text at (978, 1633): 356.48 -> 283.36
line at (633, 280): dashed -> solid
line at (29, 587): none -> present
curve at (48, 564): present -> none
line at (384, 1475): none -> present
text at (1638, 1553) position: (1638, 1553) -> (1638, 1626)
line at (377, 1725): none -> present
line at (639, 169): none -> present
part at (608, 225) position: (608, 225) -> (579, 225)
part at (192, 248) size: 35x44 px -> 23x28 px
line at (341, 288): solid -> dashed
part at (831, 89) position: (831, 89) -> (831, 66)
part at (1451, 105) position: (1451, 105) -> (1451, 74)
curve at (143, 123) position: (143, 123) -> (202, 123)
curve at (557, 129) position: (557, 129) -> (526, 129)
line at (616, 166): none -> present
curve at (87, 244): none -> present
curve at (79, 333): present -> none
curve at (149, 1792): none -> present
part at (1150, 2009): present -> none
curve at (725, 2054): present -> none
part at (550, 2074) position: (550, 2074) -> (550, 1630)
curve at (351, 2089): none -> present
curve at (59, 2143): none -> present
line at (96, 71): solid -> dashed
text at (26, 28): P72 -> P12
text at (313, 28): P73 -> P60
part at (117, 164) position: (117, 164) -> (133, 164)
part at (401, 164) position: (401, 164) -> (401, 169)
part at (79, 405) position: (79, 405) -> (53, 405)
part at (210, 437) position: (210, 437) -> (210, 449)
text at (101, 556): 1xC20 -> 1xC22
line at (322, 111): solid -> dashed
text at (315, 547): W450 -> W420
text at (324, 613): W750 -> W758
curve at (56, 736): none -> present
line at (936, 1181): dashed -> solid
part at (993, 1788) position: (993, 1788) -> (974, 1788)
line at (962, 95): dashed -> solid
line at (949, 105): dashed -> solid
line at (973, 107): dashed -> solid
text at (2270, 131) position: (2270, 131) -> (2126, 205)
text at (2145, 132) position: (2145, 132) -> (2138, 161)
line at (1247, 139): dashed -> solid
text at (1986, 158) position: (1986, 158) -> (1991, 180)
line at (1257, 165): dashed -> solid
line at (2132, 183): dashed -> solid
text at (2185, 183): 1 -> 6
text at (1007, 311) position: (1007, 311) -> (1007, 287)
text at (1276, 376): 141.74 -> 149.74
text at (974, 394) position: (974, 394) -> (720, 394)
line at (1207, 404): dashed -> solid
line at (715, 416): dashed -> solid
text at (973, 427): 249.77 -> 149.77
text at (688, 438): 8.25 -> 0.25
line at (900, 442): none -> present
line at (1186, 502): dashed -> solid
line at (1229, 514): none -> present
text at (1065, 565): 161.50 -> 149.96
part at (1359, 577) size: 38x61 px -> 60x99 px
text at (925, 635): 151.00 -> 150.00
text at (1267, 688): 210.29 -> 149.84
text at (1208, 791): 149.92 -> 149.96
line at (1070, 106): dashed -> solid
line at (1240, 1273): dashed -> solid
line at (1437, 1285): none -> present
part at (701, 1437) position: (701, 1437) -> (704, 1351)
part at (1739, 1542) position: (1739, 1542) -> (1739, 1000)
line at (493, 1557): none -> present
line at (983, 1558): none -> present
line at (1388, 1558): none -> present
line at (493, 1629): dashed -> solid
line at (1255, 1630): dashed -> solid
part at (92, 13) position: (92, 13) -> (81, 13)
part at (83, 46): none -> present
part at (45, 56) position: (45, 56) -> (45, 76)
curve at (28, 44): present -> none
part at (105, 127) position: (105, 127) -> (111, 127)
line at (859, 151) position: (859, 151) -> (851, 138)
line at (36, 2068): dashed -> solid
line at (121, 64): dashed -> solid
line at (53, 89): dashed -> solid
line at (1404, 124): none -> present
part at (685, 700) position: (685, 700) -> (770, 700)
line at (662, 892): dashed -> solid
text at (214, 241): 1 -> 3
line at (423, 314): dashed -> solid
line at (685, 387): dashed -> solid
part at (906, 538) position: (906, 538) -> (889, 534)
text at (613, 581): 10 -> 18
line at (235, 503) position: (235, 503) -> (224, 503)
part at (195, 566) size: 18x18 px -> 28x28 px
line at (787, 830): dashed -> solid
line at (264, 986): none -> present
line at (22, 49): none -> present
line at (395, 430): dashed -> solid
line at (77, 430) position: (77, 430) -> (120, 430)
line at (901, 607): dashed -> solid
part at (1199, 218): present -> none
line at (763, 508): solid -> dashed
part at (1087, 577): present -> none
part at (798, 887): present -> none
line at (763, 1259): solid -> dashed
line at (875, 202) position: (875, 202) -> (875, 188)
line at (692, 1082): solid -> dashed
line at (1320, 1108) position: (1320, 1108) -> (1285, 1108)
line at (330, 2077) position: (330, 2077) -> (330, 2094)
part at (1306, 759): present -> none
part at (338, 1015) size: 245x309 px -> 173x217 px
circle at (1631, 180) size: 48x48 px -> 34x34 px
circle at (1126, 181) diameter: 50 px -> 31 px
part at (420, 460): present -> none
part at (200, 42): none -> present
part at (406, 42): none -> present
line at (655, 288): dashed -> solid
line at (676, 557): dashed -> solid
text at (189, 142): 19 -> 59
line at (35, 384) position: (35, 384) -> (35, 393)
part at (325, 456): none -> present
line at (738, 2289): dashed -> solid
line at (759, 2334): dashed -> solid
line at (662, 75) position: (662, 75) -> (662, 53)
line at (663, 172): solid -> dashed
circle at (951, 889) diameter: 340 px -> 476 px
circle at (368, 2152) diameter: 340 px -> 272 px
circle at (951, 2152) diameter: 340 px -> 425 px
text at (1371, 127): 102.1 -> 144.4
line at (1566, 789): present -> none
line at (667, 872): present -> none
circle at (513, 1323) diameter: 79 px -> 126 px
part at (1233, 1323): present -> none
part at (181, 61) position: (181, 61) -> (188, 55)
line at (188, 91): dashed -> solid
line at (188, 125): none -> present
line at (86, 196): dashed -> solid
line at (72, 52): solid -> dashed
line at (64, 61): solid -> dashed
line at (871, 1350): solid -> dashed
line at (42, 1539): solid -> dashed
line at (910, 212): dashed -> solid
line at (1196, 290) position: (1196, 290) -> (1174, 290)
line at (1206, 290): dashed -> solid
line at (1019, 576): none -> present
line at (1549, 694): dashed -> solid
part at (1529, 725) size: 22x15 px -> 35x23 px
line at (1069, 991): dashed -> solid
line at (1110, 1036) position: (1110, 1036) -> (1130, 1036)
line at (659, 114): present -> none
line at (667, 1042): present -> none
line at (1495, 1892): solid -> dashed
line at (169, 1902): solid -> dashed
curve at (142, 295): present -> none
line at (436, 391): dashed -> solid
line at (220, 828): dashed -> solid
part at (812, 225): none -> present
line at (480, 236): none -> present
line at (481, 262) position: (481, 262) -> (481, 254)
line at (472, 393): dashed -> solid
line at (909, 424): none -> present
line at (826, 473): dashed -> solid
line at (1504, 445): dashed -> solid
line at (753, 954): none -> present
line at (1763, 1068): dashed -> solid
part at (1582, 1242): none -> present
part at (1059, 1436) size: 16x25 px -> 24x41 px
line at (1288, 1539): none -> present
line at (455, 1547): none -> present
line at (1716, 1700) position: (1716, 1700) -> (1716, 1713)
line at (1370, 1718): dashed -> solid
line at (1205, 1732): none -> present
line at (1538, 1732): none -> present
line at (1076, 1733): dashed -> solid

▶ **AIM OF THE EXERCISE**:
Reproduce verbatim everything from the first entry down to the entry containing "curve at (557, 129)", including both.

▶ **RESULT FOR THIS EXERCISE**:
text at (978, 1633): 356.48 -> 283.36
line at (633, 280): dashed -> solid
line at (29, 587): none -> present
curve at (48, 564): present -> none
line at (384, 1475): none -> present
text at (1638, 1553) position: (1638, 1553) -> (1638, 1626)
line at (377, 1725): none -> present
line at (639, 169): none -> present
part at (608, 225) position: (608, 225) -> (579, 225)
part at (192, 248) size: 35x44 px -> 23x28 px
line at (341, 288): solid -> dashed
part at (831, 89) position: (831, 89) -> (831, 66)
part at (1451, 105) position: (1451, 105) -> (1451, 74)
curve at (143, 123) position: (143, 123) -> (202, 123)
curve at (557, 129) position: (557, 129) -> (526, 129)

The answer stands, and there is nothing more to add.